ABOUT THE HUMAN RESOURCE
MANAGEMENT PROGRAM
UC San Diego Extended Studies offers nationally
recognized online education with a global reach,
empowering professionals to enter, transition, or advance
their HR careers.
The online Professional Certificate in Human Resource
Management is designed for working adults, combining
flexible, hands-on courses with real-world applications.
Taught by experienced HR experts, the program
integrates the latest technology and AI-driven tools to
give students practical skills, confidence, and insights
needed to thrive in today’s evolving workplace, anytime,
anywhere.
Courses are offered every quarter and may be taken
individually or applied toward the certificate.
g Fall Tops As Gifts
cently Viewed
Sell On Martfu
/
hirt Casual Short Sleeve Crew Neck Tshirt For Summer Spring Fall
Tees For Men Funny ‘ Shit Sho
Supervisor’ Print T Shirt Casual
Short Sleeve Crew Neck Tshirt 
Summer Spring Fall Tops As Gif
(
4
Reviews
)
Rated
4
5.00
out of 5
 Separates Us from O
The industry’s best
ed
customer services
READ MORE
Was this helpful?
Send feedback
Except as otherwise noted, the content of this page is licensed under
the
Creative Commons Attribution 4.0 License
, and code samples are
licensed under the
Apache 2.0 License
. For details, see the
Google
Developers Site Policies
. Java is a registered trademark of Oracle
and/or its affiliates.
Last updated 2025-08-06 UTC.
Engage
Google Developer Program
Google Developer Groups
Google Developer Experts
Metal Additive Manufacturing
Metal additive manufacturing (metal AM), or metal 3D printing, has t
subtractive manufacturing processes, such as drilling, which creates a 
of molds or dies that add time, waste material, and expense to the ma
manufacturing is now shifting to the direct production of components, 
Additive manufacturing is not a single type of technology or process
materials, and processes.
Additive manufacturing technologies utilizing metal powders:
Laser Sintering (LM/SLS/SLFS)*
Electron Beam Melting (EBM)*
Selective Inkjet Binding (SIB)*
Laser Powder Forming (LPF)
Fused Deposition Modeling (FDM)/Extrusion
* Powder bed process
--------------------
PROBLEM TO SOLVE
Give back the entries above exactly as they are, from their first line through the line that contains "integrates the latest", both included, with nothing else.

TASK SOLUTION
ABOUT THE HUMAN RESOURCE
MANAGEMENT PROGRAM
UC San Diego Extended Studies offers nationally
recognized online education with a global reach,
empowering professionals to enter, transition, or advance
their HR careers.
The online Professional Certificate in Human Resource
Management is designed for working adults, combining
flexible, hands-on courses with real-world applications.
Taught by experienced HR experts, the program
integrates the latest technology and AI-driven tools to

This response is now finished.